A fully operational Javelin missile system allegedly walked off a U.S. Marine base and into a black-market pipeline—raising the kind of national-security question Washington loves to ignore until it’s too late.
Story Snapshot
- Federal prosecutors say a Marine ammunition specialist stole and sold military weapons and ammo from Camp Pendleton over nearly four years.
- The alleged haul included at least one Javelin missile system that authorities recovered without it being demilitarized.
- A judge ordered the Marine held in custody, citing flight risk and potential witness or evidence interference.
- Investigators say only some of the stolen ammunition and equipment has been recovered, and the full scope remains unclear.
What prosecutors allege happened at Camp Pendleton
Federal court records describe a long-running theft and resale operation tied to Corporal Andrew Paul Amarillas, a U.S. Marine formerly stationed at Camp Pendleton in San Diego County, California. Prosecutors allege Amarillas used his position as an ammunition technical specialist at the School of Infantry West to steal restricted military property between February 2022 and November 2025, then transport and sell it into a network operating in Arizona.
Authorities allege the stolen items included at least one Javelin missile system and large quantities of military ammunition. The government’s description matters because Javelins are not ordinary small arms; they are tightly controlled battlefield weapons manufactured for the U.S. military and not legal for civilian ownership unless demilitarized. According to the reporting, agents recovered a Javelin that was not demilitarized, underscoring the seriousness of the case.
The court’s immediate move: hold the accused in custody
On March 27, 2026, Amarillas pleaded not guilty in federal court in Phoenix. A federal judge ordered him held in custody pending trial, citing concerns that he posed a flight risk and could interfere with evidence or witnesses at Camp Pendleton. That decision signals the court views the case as more than a paperwork issue; it reflects the stakes when the alleged conduct involves restricted weapon systems and a potential multi-person trafficking chain.
What investigators say was recovered—and what remains missing
Investigators have not publicly claimed they recovered everything prosecutors say was stolen. Reporting indicates the Javelin missile system was recovered, but not in a demilitarized state. In addition, only a portion of the ammunition has been located. One figure cited in the case involves 66 cans of M855 rifle ammunition, with roughly one-third recovered. Some of that material was purchased by undercover officers; other items were seized.
Why this case hits a nerve beyond the base gate
Camp Pendleton is a major installation that stores and trains with substantial weapons and ammunition. A case alleging an insider could siphon off controlled gear for years points to a basic accountability problem: inventory, access controls, and auditing have to function even when the offender wears the uniform and holds a trusted specialty. Authorities have indicated they are still working to determine the full extent of what was taken, leaving key public-safety questions unresolved.

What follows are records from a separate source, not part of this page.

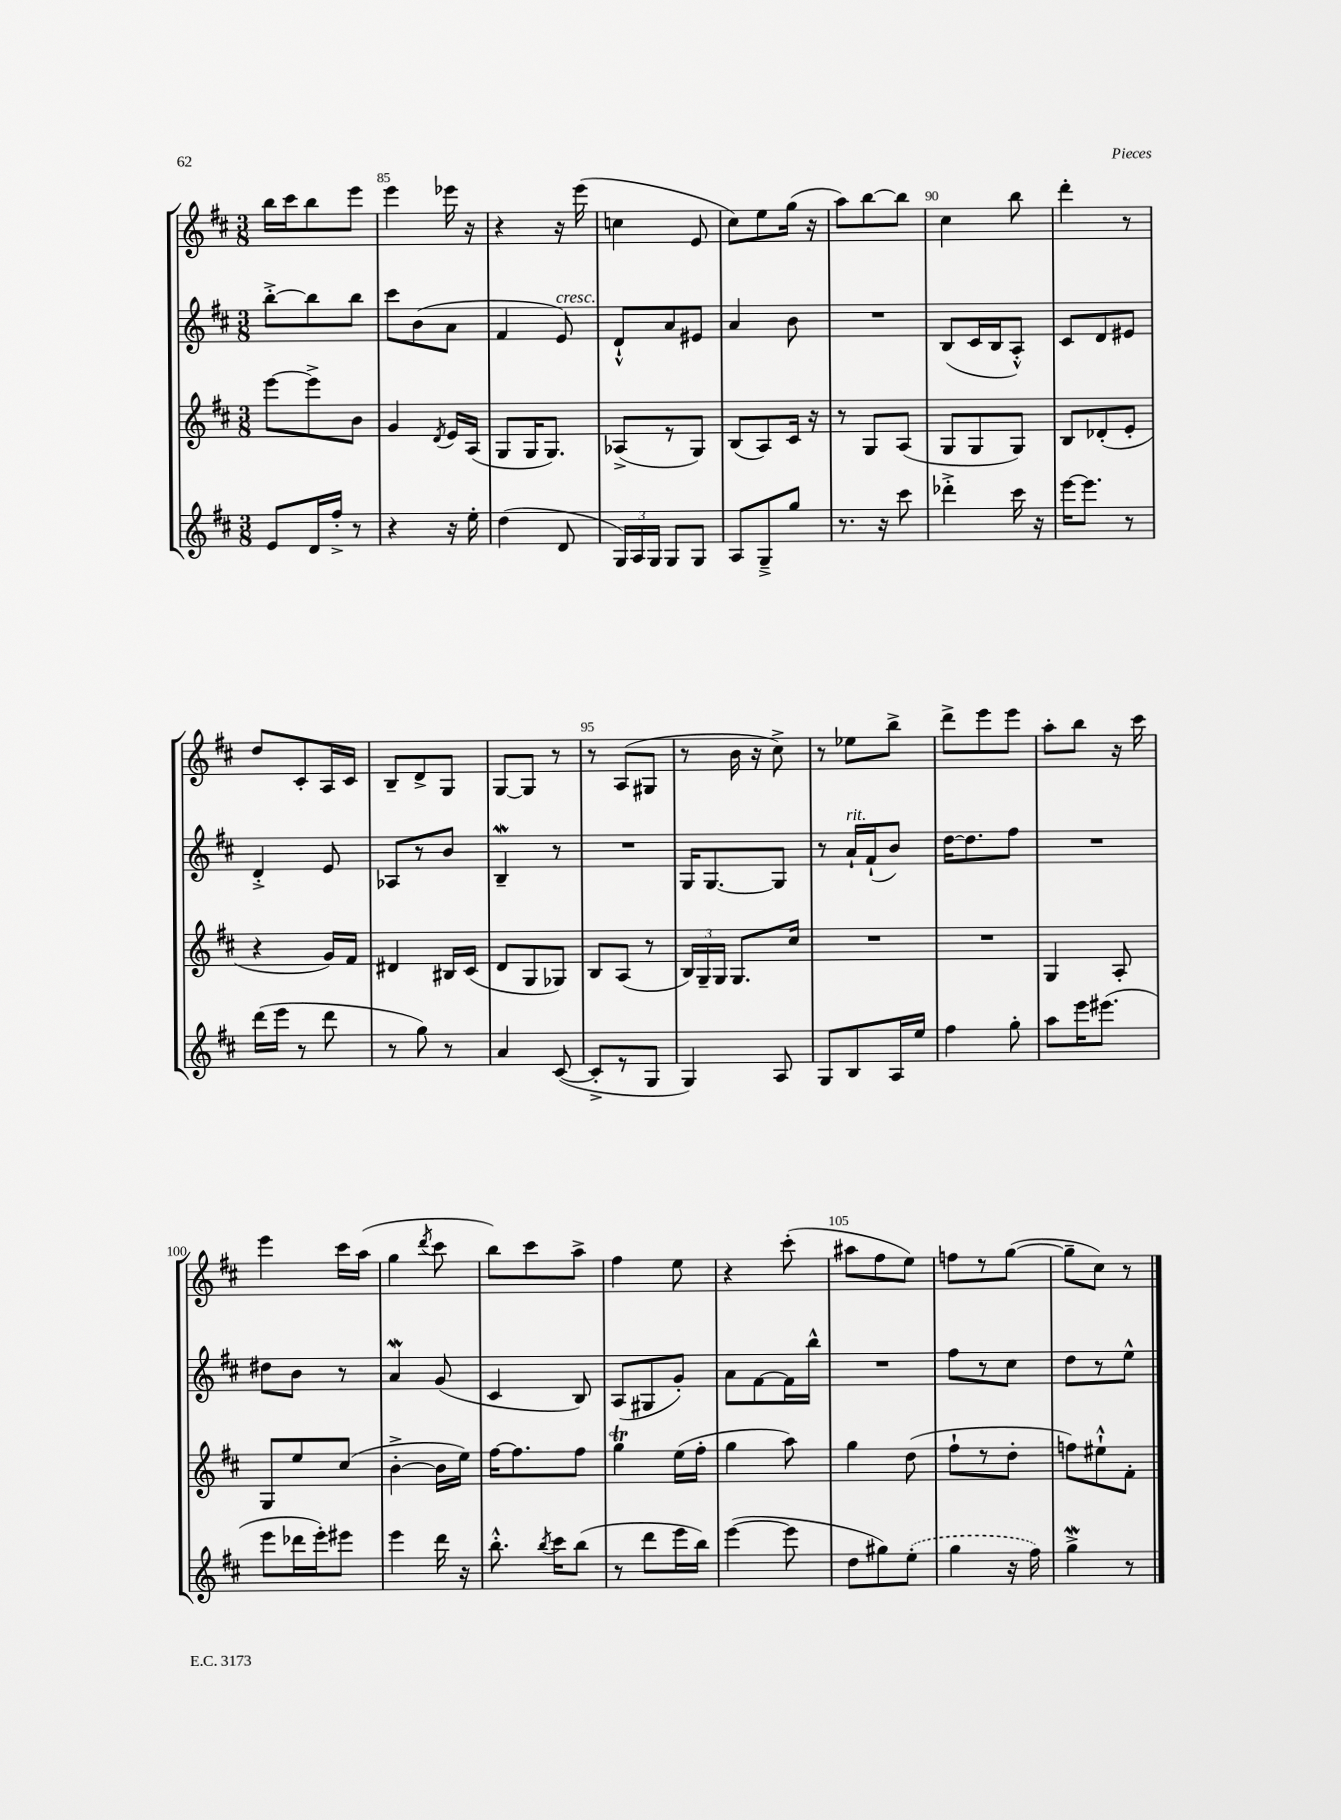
<<
\new StaffGroup <<
\new Staff = "s0" {
    \clef treble \key d \major \numericTimeSignature \time 3/8
    \autoBeamOff b''16[ cis'''16 b''8 e'''8] |
    e'''4 ees'''16 r16 |
    r4 r16 e'''16( |
    c''4 e'8 |
    cis''8[) e''8 g''16]( r16 |
    a''8[) b''8~ b''8] |
    cis''4 b''8 |
    d'''4-. r8 |
    d''8[ cis'8-. a16 cis'16] |
    b8[-- d'8-> g8] |
    g8[~ g8] r8 |
    r8 a8[( gis8] |
    r8 b'16 r16 cis''8->) |
    r8 ees''8[ b''8]-> |
    d'''8[-> e'''8 e'''8] |
    a''8[-. b''8] r16 cis'''16 |
    e'''4 cis'''16[ a''16]( |
    g''4 \acciaccatura { d'''8 } cis'''8 |
    b''8[) cis'''8 a''8]-> |
    fis''4 e''8 |
    r4 cis'''8-.( |
    ais''8[ fis''8 e''8]) |
    f''8[ r8 g''8]~( |
    g''8[-- cis''8]) r8 \bar "|." |
}
\new Staff = "s1" {
    \clef treble \key d \major \numericTimeSignature \time 3/8
    \autoBeamOff b''8[~-.-> b''8 b''8] |
    cis'''8[ b'8( a'8] |
    fis'4 e'8^\markup { \italic "cresc." }) |
    d'8[-!-^ a'8 eis'8] |
    a'4 b'8 |
    R4. |
    b8[( cis'16 b16 a8]-.-^) |
    cis'8[ d'8 eis'8] |
    d'4-.-> e'8 |
    aes8[ r8 b'8] |
    b4--\mordent r8 |
    R4. |
    g16[ g8.~ g8] |
    r8 a'16[-!^\markup { \italic "rit." } fis'16-!( b'8]) |
    d''16[~ d''8. fis''8] |
    R4. |
    dis''8[ b'8] r8 |
    a'4\mordent g'8( |
    cis'4 b8) |
    a8[( gis8 g'8]-.) |
    a'8[ fis'8~ fis'16 b''16]-^ |
    R4. |
    fis''8[ r8 cis''8] |
    d''8[ r8 e''8]-^ \bar "|." |
}
\new Staff = "s2" {
    \clef treble \key d \major \numericTimeSignature \time 3/8
    \autoBeamOff e'''8[~ e'''8-> b'8] |
    g'4 \acciaccatura { d'8 } e'16[ a16]( |
    g8[ g16 g8.]) |
    aes8[->( r8 g8]) |
    b8[( a8) cis'16] r16 |
    r8 g8[ a8]( |
    g8[ g8 g8]) |
    b8[ des'8-.( e'8]-. |
    r4 g'16[) fis'16] |
    dis'4 bis16[ cis'16]( |
    d'8[ g8 ges8]) |
    b8[ a8]( r8 |
    \tuplet 3/2 { b16[) g16-- g16] } g8.[ cis''16] |
    R4. |
    R4. |
    g4 a8-. |
    g8[ e''8 cis''8]( |
    b'4~-.-> b'16[ e''16]) |
    fis''16[~ fis''8. fis''8] |
    g''4\trill e''16[( fis''16]-. |
    g''4 a''8) |
    g''4 d''8( |
    fis''8[-! r8 d''8]-. |
    f''8[) eis''8-!-^ fis'8]-. \bar "|." |
}
\new Staff = "s3" {
    \clef treble \key d \major \numericTimeSignature \time 3/8
    \autoBeamOff e'8[ d'16 fis''16]-.-> r8 |
    r4 r16 e''16-. |
    d''4( d'8 |
    \tuplet 3/2 { g16[) a16 g16] } g8[ g8] |
    a8[ g8---> g''8] |
    r8. r16 cis'''8 |
    des'''4-.-> cis'''16 r16 |
    e'''16[~ e'''8.] r8 |
    d'''16[( e'''16] r8 d'''8 |
    r8 g''8) r8 |
    a'4 cis'8~( |
    cis'8[-.-> r8 g8] |
    g4) a8 |
    g8[ b8 a16 e''16] |
    fis''4 g''8-. |
    a''8[ e'''16 eis'''8.]( |
    e'''8[ des'''16 e'''16-.) eis'''8] |
    e'''4 d'''16 r16 |
    b''8.-.-^ \acciaccatura { b''8 } cis'''16[ b''8]( |
    r8 d'''8[ e'''16 b''16]) |
    e'''4~( e'''8 |
    d''8[ gis''8) \once \slurDashed e''8]-.( |
    g''4 r16 fis''16) |
    g''4->\mordent r8 \bar "|." |
}
>>
>>
\layout { \context { \Score currentBarNumber = #84 \override BarNumber.break-visibility = ##(#f #t #t) barNumberVisibility = #(every-nth-bar-number-visible 5) } }
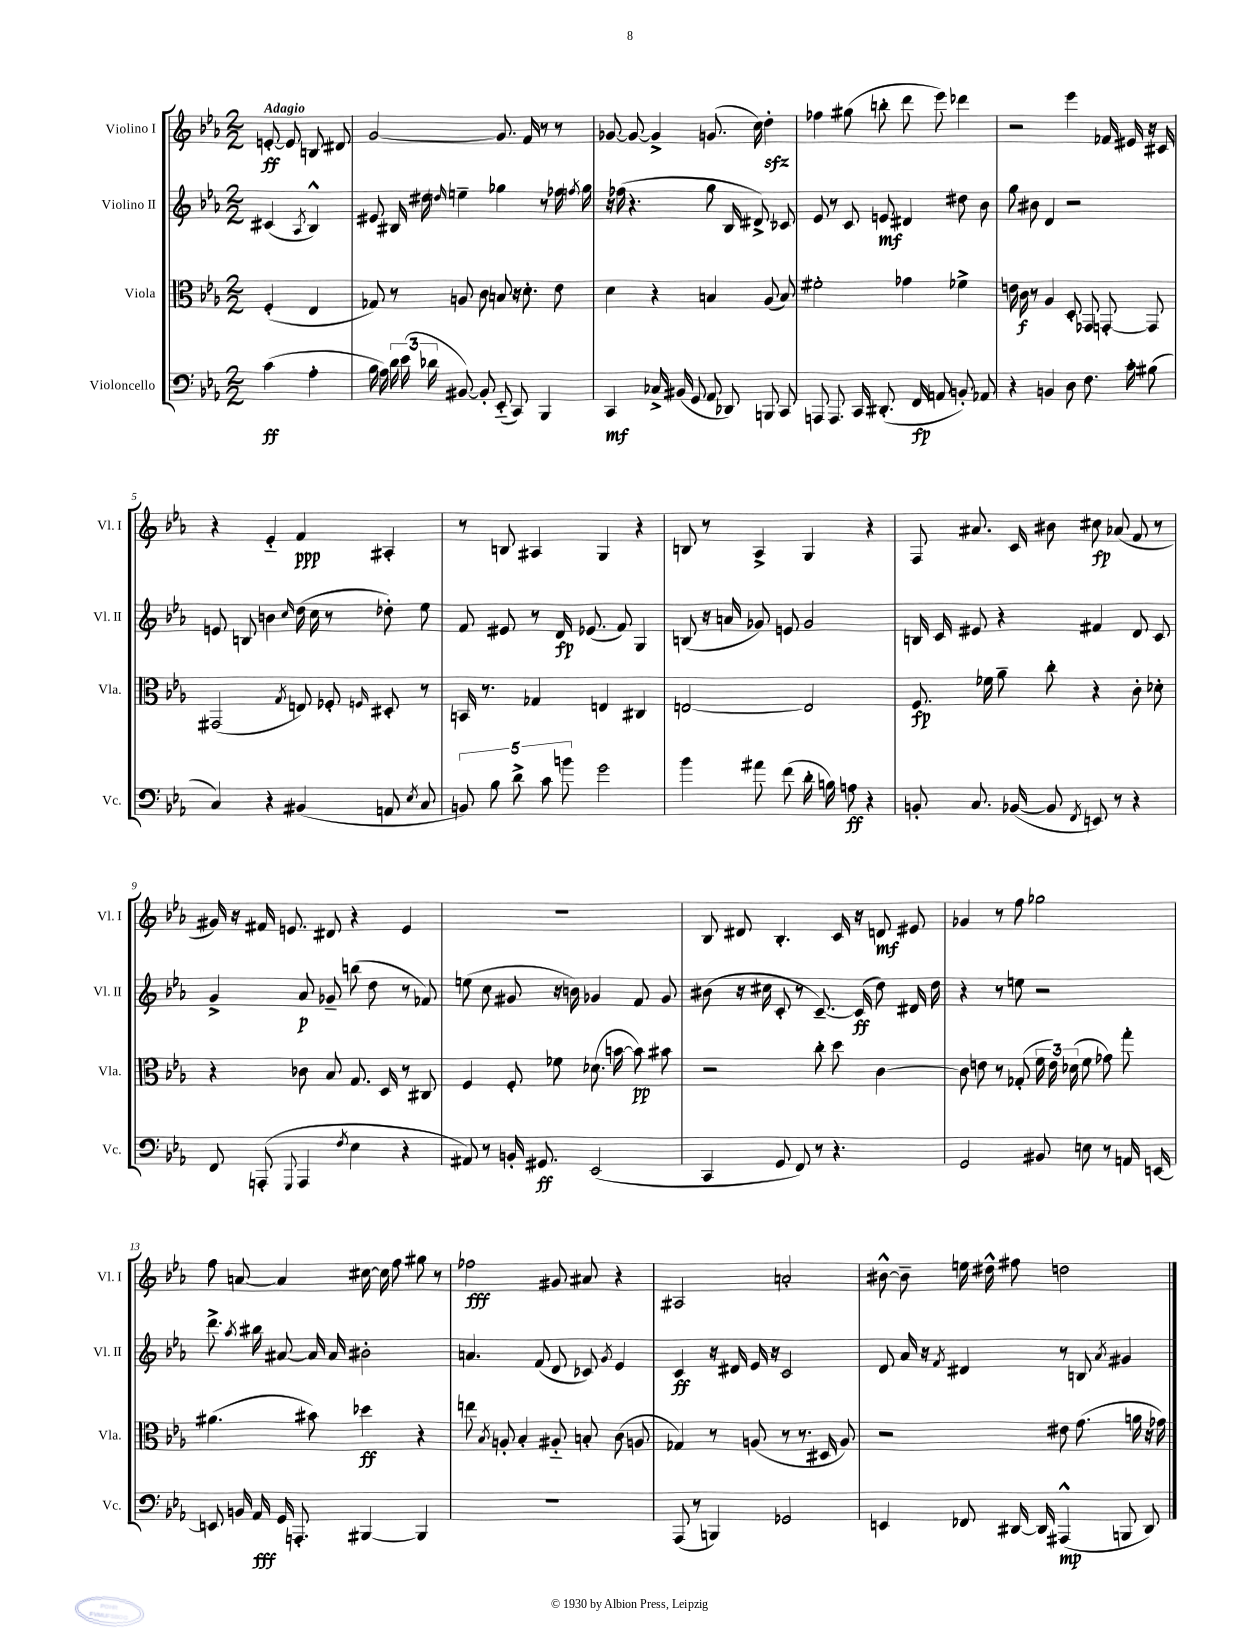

The policy question conservatives should focus on: competence and accountability
The available reporting focuses on the criminal allegations, not broader Pentagon reforms, and it does not include independent expert commentary. Still, the facts presented create a clear governance test for the federal government in 2026: preventing insider theft is not about new speech codes or ideological training; it is about competent controls, verifiable inventories, and consequences that deter. When advanced weapons can move into illicit markets, it puts civilians and law enforcement at risk.
“Federal agents recovered a javelin missile system…” https://t.co/hmcBjqtk2L
— Seamus Hughes (@SeamusHughes) March 28, 2026
For voters already exhausted by inflation, high energy costs, and the sense that Washington can never do the basics well, this is a different kind of frustration: a national-security breach that shouldn’t be partisan. The complaint’s alleged objective—steal military property and sell it for money—also cuts against the expectation that the chain of command and federal systems can keep dangerous hardware secured. The legal process will determine guilt, but the security failures deserve scrutiny now.